- [Your assignment] Please write out the material below word for word, starting at the line that contains "Gnavere (9)" and ending with the last line of the material, both included.

- [Source data]
::::
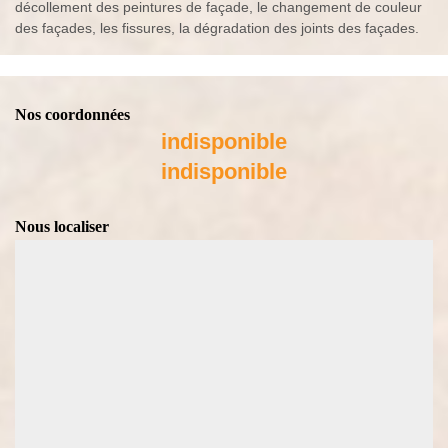
décollement des peintures de façade, le changement de couleur
des façades, les fissures, la dégradation des joints des façades.
Nos coordonnées
indisponible
indisponible
Nous localiser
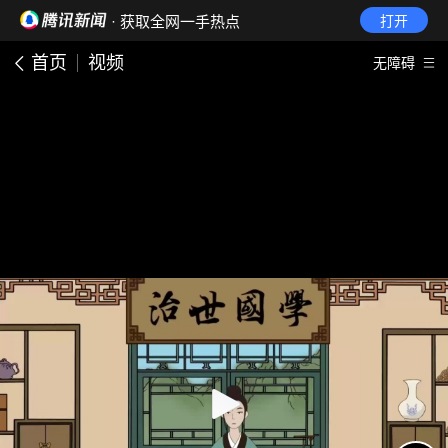
· 获取全网一手热点
打开
首页
视频
无障碍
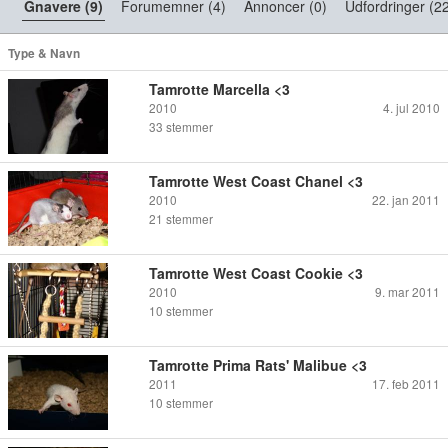
Gnavere (9)
Forumemner (4)
Annoncer (0)
Udfordringer (2
Type & Navn
Tamrotte Marcella <3
2010
4. jul 2010
33
stemmer
Tamrotte West Coast Chanel <3
2010
22. jan 2011
21
stemmer
Tamrotte West Coast Cookie <3
2010
9. mar 2011
10
stemmer
Tamrotte Prima Rats' Malibue <3
2011
17. feb 2011
10
stemmer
::::
- [Task result]
Gnavere (9)
Forumemner (4)
Annoncer (0)
Udfordringer (2
Type & Navn
Tamrotte Marcella <3
2010
4. jul 2010
33
stemmer
Tamrotte West Coast Chanel <3
2010
22. jan 2011
21
stemmer
Tamrotte West Coast Cookie <3
2010
9. mar 2011
10
stemmer
Tamrotte Prima Rats' Malibue <3
2011
17. feb 2011
10
stemmer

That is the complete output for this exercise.